Methods to control biofilm
If biofilm is present in a food processing facility, there are a number of ways to attack the EPS and pathogens. Bob Forner, director of marketing for Hunt Valley, MD-based Sterilex, said methods carry varying degrees of success. Sterilex manufactures microbial control products that not only attack the pathogens in biofilm, but also the EPS structure. If the protective structure remains intact, pathogens can repopulate the biofilm within two days, Forner said.

Key ways to respond to biofilm in a food facility are:

  • Hand scrubbing: A soap/detergent can help break down the EPS, and elbow grease lifts the structure from the surface.
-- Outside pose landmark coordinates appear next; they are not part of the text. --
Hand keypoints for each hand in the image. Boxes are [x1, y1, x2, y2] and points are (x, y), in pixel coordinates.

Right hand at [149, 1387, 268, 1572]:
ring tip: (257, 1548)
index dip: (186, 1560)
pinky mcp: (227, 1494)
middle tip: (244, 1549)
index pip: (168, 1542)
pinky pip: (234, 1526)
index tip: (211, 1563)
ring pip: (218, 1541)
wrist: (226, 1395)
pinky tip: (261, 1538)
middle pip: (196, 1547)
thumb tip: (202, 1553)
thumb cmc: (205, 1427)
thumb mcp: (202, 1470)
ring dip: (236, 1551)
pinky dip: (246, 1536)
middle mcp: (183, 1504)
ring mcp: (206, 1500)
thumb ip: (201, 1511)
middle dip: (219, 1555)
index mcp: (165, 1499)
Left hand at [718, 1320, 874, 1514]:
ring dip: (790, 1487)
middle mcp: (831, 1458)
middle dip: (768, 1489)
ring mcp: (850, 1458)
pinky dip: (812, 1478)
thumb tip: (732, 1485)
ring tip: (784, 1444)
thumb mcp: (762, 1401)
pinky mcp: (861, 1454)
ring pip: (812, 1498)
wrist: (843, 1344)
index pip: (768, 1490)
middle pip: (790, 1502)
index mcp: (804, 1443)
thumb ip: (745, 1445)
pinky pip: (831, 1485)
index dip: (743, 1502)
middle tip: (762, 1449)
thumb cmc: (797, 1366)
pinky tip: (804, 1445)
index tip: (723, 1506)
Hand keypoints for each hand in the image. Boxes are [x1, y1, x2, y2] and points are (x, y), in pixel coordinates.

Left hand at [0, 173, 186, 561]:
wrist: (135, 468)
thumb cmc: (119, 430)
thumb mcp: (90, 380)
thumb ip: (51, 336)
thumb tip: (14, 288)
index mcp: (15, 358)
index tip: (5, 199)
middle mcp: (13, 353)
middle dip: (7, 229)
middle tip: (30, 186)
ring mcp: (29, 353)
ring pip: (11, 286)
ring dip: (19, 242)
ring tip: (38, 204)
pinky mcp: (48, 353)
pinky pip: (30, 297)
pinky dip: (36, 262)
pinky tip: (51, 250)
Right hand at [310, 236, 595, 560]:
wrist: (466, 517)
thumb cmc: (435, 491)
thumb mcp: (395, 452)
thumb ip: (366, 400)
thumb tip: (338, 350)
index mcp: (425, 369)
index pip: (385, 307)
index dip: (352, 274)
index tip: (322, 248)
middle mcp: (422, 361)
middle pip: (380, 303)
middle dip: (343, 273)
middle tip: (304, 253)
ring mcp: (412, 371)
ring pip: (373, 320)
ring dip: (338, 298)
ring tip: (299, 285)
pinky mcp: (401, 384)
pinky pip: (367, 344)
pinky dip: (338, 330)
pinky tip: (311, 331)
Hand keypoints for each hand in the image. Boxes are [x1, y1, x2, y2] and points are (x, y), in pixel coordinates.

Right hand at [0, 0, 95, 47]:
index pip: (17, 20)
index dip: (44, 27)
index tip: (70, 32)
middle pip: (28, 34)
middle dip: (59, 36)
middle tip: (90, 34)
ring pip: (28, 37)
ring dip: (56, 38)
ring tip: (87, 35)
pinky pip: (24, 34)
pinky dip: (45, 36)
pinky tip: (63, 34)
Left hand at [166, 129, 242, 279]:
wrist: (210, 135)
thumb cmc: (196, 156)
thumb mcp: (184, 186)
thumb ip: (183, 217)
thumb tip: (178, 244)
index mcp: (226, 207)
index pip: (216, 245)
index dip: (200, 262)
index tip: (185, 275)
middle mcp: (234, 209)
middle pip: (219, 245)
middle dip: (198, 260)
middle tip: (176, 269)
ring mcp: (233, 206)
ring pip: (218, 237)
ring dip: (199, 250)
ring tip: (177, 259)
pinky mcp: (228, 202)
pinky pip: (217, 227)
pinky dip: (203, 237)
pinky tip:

This is very labor-intensive, and some areas are difficult to access for hand scrubbing, Forner said. Although the protective housing is attacked with hand scrubbing, an Environmental Protection Agency-registered sanitizer is necessary to kill the microorganisms housed in the structure.
  • Heat: An autoclave-type treatment, heating a surface to at least 265 degrees Fahrenheit, is effective. This requires a significant use of energy, and many materials and equipment in a food facility cannot be heated to the necessary temperature, Forner said.
  • Chemical oxidation: Oxidizing sanitizers and disinfectants fall into two categories, according to Sterilex. EPS-reactive oxidizers such as bleach, iodine and ozone are harsher on equipment and do not fully penetrate the biofilm structure, and EPS-penetrating oxidizers pass through the biofilm layers to kill pathogens. They are unable to kill both the EPS and the pathogens, he said.
  • Biofilm agents: Sterilex’s PerQuat technology is EPA-approved to kill biofilm organisms and remove the biofilm from surfaces. The patented chemistry combines an oxidizer, hydrogen peroxide, and a phase transfer catalyst, quaternary ammonium, to penetrate the biofilm and release the peroxide to kill organisms inside.
  • Maintenance/Prevention: Although the Food Safety Modernization Act, enacted more than 10 years ago, doesn’t address biofilms, regulations are designed to focus on preventing conditions that could lead to foodborne illness outbreaks caused by pathogens in them.

“FSMA focuses on control of hazards and biofilms that may contain pathogens would be addressed through sanitation preventive controls that are required in many food safety plans, as well as the cGMPs,” the FDA spokeswoman said.

A combination of these steps is the most effective way to address biofilm in a food facility, Forner said.

“Hand scrubbing and maintenance programs are a part of just about every food processing master sanitation plan,” Forner said. “Combing these methods with the appropriate EPA registered chemistry is a powerful way to keep biofilm out of the food processing facility.”